Does just being able to live mean getting a new phone occasionally? Getting a coffee/treat once a week? A job that doesn't leave you in physical pain, sometimes permanently?

Happiness is the gap between expectation and reality. Our expectations are very high without sounding unreasonable.

This is the shift I'm talking about– maybe we don't conciously yearn for glamor and wealth, but what we see as normal is a luxury lifestyle compared to previous generations.

> If that’s the ideal you compare your own life to, you will be unhappy.

Most people in this conversation on HN seem to just be talking about a regular house and a lifestyle that would’ve been normal for a manual laborer 60-70 years ago.

60-70 years ago would have been the 1950s-1960s, the American post-WW2 economic boom. The rest of the world was rebuilding their cities and mourning their dead.

Sure, you can have another post-war economic boom if you're willing to go through another world war to get to it and a drone doesn't get you. You're in luck, seems like we'll be having one soon.

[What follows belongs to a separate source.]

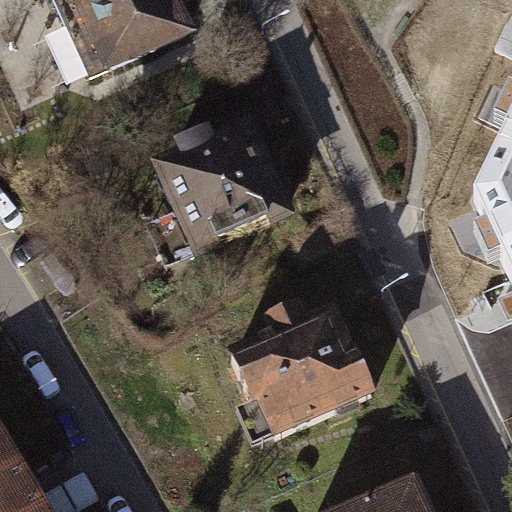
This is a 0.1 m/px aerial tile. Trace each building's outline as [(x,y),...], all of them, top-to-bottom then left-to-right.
[(54,0),(95,86),(109,80),(113,90),(202,48),(179,0),(54,0)] [(254,122),(156,166),(202,266),(299,222),(261,137),(254,122)] [(511,136),(507,135),(476,203),(498,251),(511,281),(511,136)] [(325,317),(231,360),(268,441),(362,398),(332,334),(325,317)] [(0,418),(0,511),(53,511),(39,487),(0,418)] [(434,511),(420,481),(352,511),(434,511)]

I think for me the big difference is in airline travel, it's become ubiquitous for vacationing. At the same time everything in N. America has become a cookie cutter suburb or exurb and drab. Houses have also become bigger, as well as cars. It's a big shift in culture that happened.
Every geezer says this but people these days would kill for a reliable chance at a middle class life. We're talking Homer Simpson not Home Alone.
I think it was boomers who demanded McMansions with 3 car garages and new cars every 4 years and drove lifestyle inflation to a point it's no longer sustainable/affordable for the next generation. Millenials are struggling to afford the bare minimum. Housing used to be 3-5x your salary. Now it's 10-15x in some areas. Meanwhile our taxes are sent to Israel to subsidize genocide and we can't even pave roads in the most expensive zip codes (La Jolla). There's something fundamentally broken with our society at the moment.